Mrs. Adler looked over her shoulder at Harry, flicking her black hair out of her face. "Because Severus Snape asked me to."
*
Harry went to bed still angry. Abigail Adler was as far as he concerned, a nasty, spiteful, mean, unpleasant woman. (And she fed you more for breakfast than the Dursley's did in an entire day, a small voice in the back of his head muttered) And what ever her connection to Professor Snape was just because the stupid git had asked her to protect him (What protection could a muggle give him from Voldemort anyway, even a muggle with spectacularly complicated wards woven into the very stone of her home. Even now he could feel them tickling at the back of his mind) it didn't in anyway mean that he owned Snape anything. (Well no more than he had owed the man for repeatedly saving his life.)
Harry went sleep in a spectacularly bad mood, and just as he fell asleep he realized that he hadn't thought of Sirius once today.
He awoke early the next morning, from indistinct dreams that he couldn't remember, but left his skin crawling with revulsion.
The cottage was silent, and it the gray half light he could barely make out his hands in front of him
He heard the floorboards on the landing outside his room creak as some one walked down the hall. Harry swung himself out of bed and carefully put his feet on the floor
It took him five minutes of agonizingly slow movement to cross the tiny room mapping out each and every creak in the floor. Finally he made it to the door and cracked it open ever so slightly. The landing outside his room was abandoned. Who ever it had been walking past his room was now gone
Harry frowned and stepped out onto the landing, the board beneath his food creaking almost the instant he put any weight on it. Harry stilled, listening for any signs of movement from either of the other rooms. He let out a quiet breath and then with the same agonizing slowness that he had used to cross his bedroom to make his way down the stairs into the safety of the kitchen's stone floor.
4:54 the red digital screen on the old gas stove blinked as Harry entered the kitchen. He had gone to bed awfully early, and his body was used to wakening up at ridiculously early times.
"Do you intend to make breakfast Mr.
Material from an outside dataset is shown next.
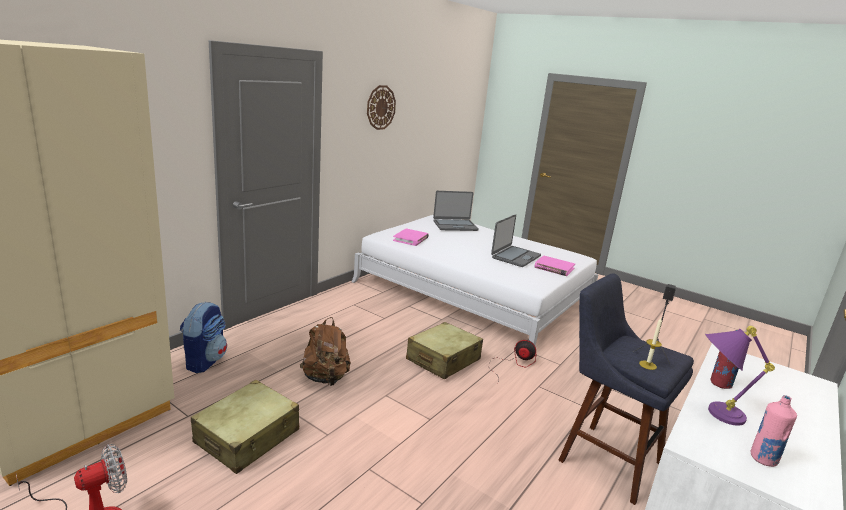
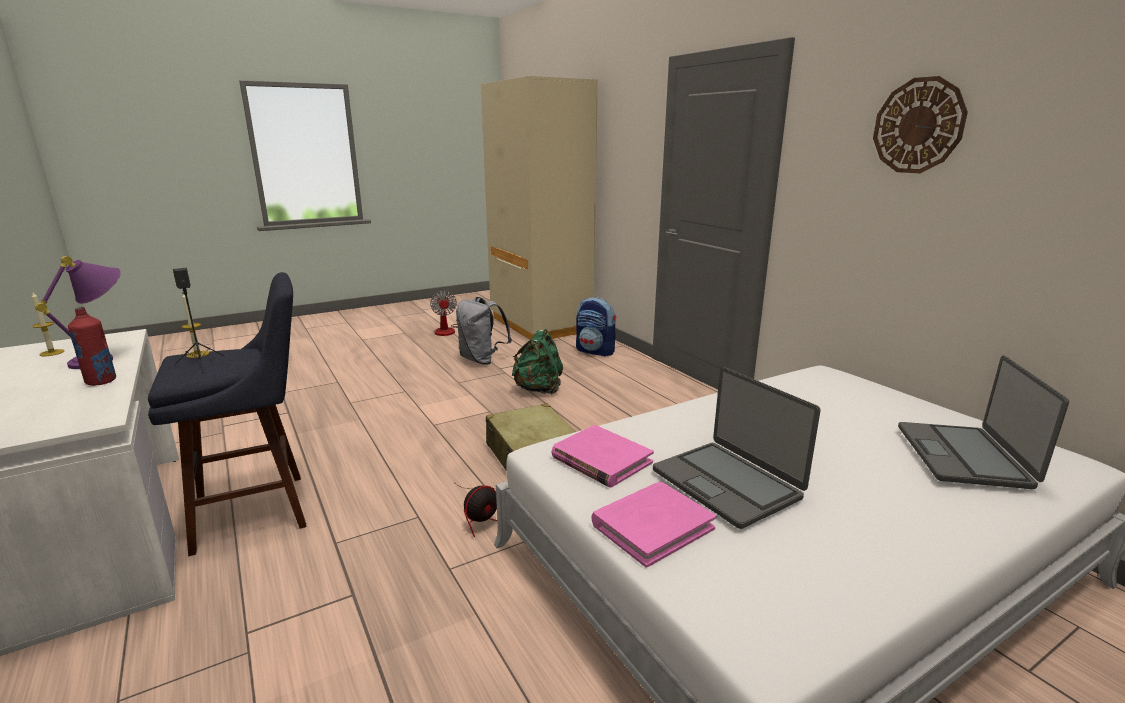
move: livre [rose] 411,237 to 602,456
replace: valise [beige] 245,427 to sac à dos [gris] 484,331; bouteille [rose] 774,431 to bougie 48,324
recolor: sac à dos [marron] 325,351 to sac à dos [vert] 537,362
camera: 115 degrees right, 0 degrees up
Potter?" said a voice over his left shoulder, Harry turned quickly to find Mrs. Adler smirking at him wearing a threadbare bathrobe over a cotton nightgown, both of which were black. She had appeared behind him with out even making a sound just like the first time he had met him at the train station. " Or are you going to run away again?"
"Do you want me to?" Harry snapped. " Make breakfast, I mean" He flushed angrily.
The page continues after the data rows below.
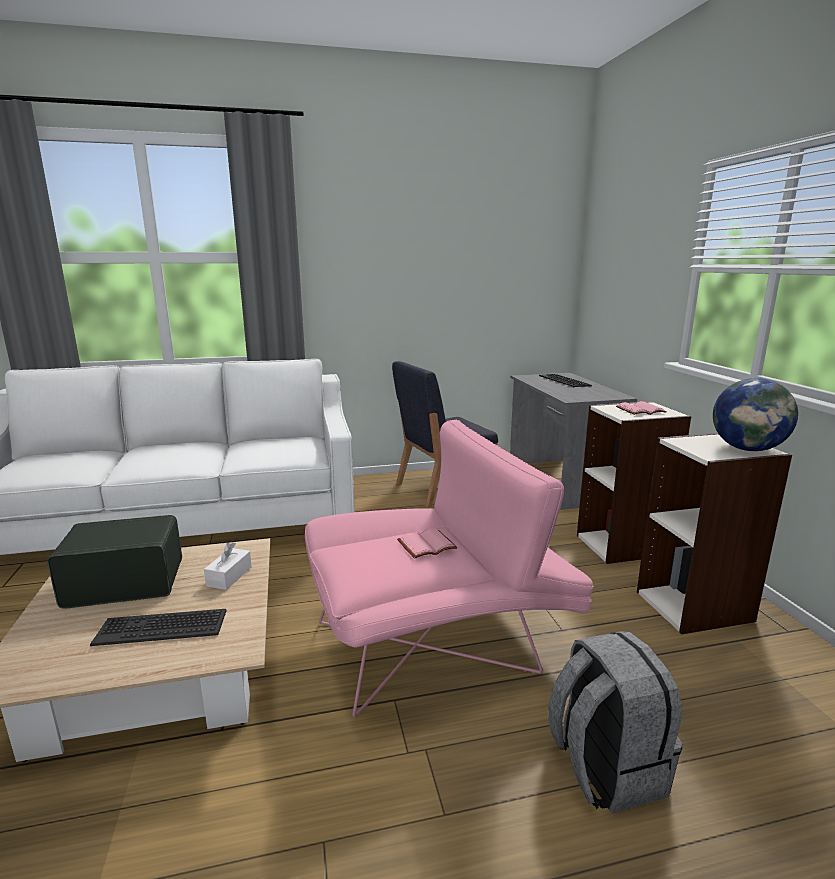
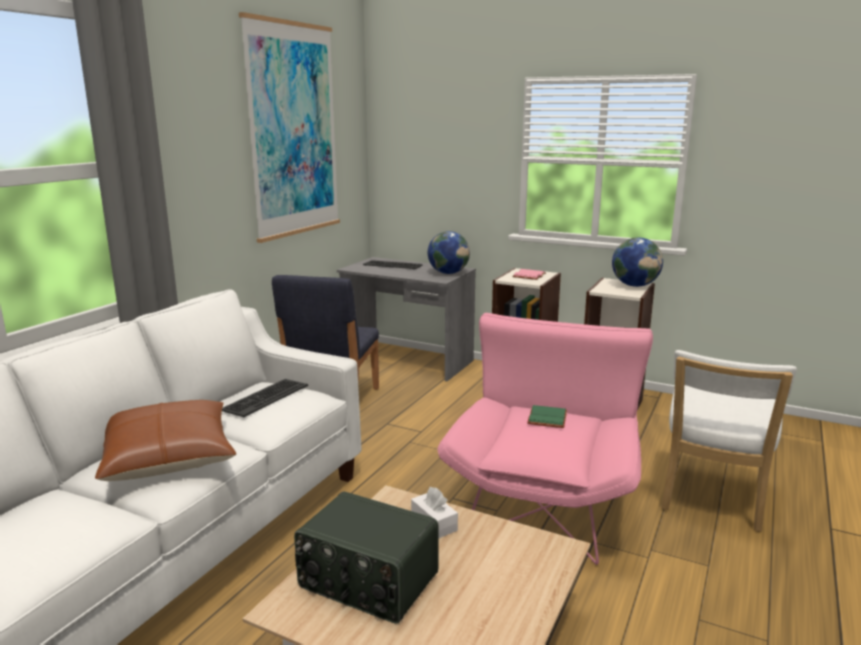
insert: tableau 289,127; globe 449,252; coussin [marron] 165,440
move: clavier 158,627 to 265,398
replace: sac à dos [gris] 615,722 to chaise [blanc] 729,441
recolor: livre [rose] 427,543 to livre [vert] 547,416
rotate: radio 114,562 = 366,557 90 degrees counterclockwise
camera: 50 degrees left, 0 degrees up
"Not particularly. I'm fussy enough about food."
Mrs. Adler sounded bored and more than a little tired. Her hair looked worse than ever in the dim light. She yawned.
Harry glared.
Mrs. Adler yawned again. "Do you still intend to help me with my work?" She asked.
"It's not like there is anything else to do!"
"Well then I suggest you get some more sleep" She turned around on her heel, her bathrobe billowing around her and returned upstairs leaving Harry standing alone in the middle of the kitchen.